Greece and Turkey are traditional enemies, yet they are both members of NATO (even though neither of them are in the North Atlantic).   This fact has finally allowed the glimmer of a plan to solve the migration crisis of Syrian and other Muslim migrants entering Europe.  Most of the migrants are coming from Turkey and crossing the narrow straits between the Turkish mainland and Greek islands such as Lesbos.  From there they have been transferred to the Greek mainland and thence they head north through the Balkan countries of Macedonia, Serbia, Croatia to Hungary and Austria and thence to the “goldene medina” of Germany.   PM Angela Merkel agreed to accept 1 million migrants in 2015, but the number exceeded even that and more are poised to come once winter is over.

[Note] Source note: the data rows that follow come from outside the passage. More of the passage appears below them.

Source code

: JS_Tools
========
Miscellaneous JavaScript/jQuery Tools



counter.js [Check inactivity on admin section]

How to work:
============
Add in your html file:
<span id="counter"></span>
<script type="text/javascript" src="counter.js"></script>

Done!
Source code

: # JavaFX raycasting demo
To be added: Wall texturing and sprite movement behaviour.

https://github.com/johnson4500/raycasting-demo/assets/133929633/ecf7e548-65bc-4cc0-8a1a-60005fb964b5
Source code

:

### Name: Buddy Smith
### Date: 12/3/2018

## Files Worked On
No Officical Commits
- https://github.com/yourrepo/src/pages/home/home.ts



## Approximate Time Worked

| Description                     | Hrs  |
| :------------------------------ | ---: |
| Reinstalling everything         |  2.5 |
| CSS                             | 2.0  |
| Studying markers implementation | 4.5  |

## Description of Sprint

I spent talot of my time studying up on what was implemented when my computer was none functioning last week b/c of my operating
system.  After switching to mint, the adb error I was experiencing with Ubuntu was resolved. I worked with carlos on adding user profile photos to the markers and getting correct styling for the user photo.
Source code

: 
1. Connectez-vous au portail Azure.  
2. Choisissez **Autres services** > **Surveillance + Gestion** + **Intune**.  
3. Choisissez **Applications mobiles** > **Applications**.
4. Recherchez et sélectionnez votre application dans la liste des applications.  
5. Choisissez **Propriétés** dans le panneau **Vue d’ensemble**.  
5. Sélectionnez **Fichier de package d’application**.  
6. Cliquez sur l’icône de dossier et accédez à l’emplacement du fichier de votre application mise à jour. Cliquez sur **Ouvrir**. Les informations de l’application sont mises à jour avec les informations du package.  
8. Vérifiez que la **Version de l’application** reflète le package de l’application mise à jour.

So finally Merkel went to visit Pres. Erdogan in Turkey and through a series of threats and promises persuaded Turkey that they should not be allowing all these migrants to be leaving Turkish shores and making the crossing to Greece.  After all, according to international law, all refugees are supposed to be registered in the first country they arrive in, which in this case is Turkey and not Greece.  So a meeting of the NATO countries was arranged for Brussels, that is just taking place and has adopted a new plan to send NATO ships to patrol the waters of the Aegean Sea between Turkey and Greece and to pick up the small boats of migrants and transfer them back to Turkey.  That is the crucial difference now, a positive and transparent intervention of a Turkish-agreed plan to return all future migrants back to Turkey.

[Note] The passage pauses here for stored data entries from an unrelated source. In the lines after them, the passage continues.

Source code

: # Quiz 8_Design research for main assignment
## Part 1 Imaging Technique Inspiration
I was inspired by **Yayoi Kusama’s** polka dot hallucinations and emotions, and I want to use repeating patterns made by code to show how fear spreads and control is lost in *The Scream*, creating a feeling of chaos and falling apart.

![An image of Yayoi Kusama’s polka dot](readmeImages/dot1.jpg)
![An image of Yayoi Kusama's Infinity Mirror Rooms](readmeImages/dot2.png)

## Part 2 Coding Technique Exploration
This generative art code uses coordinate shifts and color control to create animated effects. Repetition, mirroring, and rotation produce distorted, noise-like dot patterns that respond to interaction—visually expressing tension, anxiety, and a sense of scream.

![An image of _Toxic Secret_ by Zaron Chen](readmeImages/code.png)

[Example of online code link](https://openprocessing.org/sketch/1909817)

The plan is also to use the presence of the NATO ships to crack down on the smugglers who are behind the operation that are operating from Turkey.  The Turkish authorities will supposedly cooperate in arresting and destroying the smuggling gangs that are making money from the migrants for transporting them in flimsy boats across the sea channels, where many of them perish.  The amount paid is supposed to be from $3,000-$5,000 per person. Where do these supposedly impoverished people get this kind of money, apart from the money they need to bribe border guards further along the route?

Turkey is in a bind, since it already has ca. 2.4 million Syrian refugees from the Syrian conflict, and there are several hundred thousand more from the current fighting around Aleppo sitting on the Syrian side of the border waiting to enter Turkey.  For Turkey to also take back the migrants trying to get to Greece is a difficult choice.  This does not solve all the problems, including that of non-Syrian refugees, such as Afghanis and Iraqis, who are also fleeing war zones, as well as the stream of migrants who are entering Europe via Italy from Libya in North Africa, that consists of many Libyans and Black Africans.  But, at last a practical plan to solve the major migrant crisis is moving from the table to the real world.